If you run a freelance or agency business that needs client invoicing, Harvest and Toggl Track serve that workflow well, with Harvest stronger on billing and Toggl stronger on simplicity. If you manage a deskless field team and want scheduling and communication alongside GPS, Connecteam or Deputy are worth considering depending on whether compliance features or team communication is the higher priority.
Conclusion
Choosing among the top time tracking tools comes down to three things: what you actually need, how many employees you are managing, and how much you want to pay per month as the team grows.
Most tools on this list deliver their core promise. The differences show up in the details: whether GPS is included or an add-on, whether facial recognition is available at all, whether payroll export covers your specific platform, and whether the per-user pricing model becomes expensive as you hire more people.
Open Time Clock is the only tool in this comparison that keeps all of those concerns off the table. Its cost is zero at every team size, and its feature set matches or exceeds every paid competitor we evaluated on the criteria that matter most for workforce attendance management. Open Time Clock's payroll and attendance reports export directly to QuickBooks, ADP, and other platforms, and the full features list covers every tool included in the free plan.
FAQ’s
Q1. What are the best free time tracking tools in 2026?

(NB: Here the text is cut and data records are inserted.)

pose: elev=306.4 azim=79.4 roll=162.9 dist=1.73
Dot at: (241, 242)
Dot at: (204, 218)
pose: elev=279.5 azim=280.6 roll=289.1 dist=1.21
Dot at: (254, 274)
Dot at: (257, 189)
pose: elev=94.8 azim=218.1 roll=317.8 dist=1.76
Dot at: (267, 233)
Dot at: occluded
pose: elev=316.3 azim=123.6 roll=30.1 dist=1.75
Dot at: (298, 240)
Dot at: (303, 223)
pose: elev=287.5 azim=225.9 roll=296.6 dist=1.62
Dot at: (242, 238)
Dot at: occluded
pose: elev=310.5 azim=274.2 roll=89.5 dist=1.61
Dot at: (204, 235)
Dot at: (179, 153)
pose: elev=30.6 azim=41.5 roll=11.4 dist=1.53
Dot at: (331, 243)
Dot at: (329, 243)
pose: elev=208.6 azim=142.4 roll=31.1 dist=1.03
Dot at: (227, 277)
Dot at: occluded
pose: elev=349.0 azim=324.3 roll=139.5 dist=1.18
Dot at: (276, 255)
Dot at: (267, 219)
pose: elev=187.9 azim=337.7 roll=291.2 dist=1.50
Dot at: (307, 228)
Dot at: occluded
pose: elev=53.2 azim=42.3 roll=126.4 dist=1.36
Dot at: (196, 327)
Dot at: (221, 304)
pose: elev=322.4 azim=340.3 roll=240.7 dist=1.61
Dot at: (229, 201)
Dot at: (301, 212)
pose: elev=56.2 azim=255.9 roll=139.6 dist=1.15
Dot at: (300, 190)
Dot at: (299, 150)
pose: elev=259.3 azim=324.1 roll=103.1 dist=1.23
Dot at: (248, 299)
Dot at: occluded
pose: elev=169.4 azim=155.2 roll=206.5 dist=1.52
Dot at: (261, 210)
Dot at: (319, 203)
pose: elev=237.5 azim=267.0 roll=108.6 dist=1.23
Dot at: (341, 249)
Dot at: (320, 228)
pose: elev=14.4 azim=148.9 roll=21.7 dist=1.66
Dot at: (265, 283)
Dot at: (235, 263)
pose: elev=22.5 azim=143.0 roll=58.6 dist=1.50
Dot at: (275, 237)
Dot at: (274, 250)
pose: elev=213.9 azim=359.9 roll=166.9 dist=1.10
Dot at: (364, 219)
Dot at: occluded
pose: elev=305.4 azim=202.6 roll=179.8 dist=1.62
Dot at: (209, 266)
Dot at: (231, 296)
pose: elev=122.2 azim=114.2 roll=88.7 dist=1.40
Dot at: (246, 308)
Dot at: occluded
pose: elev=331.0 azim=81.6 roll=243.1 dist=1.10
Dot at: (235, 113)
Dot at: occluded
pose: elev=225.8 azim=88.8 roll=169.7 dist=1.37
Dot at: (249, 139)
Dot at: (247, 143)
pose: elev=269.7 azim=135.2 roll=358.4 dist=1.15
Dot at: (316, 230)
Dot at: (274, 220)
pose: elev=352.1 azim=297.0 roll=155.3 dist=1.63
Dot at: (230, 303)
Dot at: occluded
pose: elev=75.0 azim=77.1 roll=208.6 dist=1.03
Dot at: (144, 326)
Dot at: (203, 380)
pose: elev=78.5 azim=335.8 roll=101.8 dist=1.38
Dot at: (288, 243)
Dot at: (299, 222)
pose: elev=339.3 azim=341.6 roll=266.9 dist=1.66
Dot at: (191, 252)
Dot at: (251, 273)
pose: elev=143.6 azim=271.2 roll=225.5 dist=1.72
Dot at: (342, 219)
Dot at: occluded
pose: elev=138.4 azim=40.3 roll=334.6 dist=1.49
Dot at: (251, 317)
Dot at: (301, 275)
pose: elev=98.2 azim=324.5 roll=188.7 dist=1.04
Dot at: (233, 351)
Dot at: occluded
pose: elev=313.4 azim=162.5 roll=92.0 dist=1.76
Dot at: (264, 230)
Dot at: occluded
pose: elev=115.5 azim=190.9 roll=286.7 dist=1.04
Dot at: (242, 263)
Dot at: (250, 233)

Open Time Clock is the most complete free option for teams of any size, including GPS, geofencing, and facial recognition with no user limit. Clockify and Toggl Track offer free plans capped at 5 users, suited more for freelancers than hourly workforce management.
Q2. Which time tracking tool has the best GPS and geofencing?
Open Time Clock and Connecteam both offer strong GPS and geofencing. Open Time Clock includes both for free with no user limit. QuickBooks Time and Buddy Punch also include GPS and geofencing but charge a monthly fee.
Q3. Which tool stops buddy punching most effectively?
Open Time Clock and Buddy Punch both include facial recognition, which is the most reliable method for stopping buddy punching. Combining facial recognition with GPS geofencing gives the strongest combined protection.
Q4. Which time tracking tool works best with QuickBooks?
QuickBooks Time has the tightest integration with QuickBooks Online. Open Time Clock generates QuickBooks-compatible IIF files that import directly into QuickBooks Desktop. Both work with QuickBooks for payroll; the difference is that Open Time Clock does not require a QuickBooks Online subscription to use.
Q5. How do I choose the right time tracking tool for a small business?
Start by identifying your three most important needs, such as GPS verification, payroll export, or shift scheduling. Then filter the tools in this comparison by which ones cover those needs at a price that makes sense for your team size. For most small businesses that need complete workforce attendance features without a per-user fee, Open Time Clock is the strongest starting point.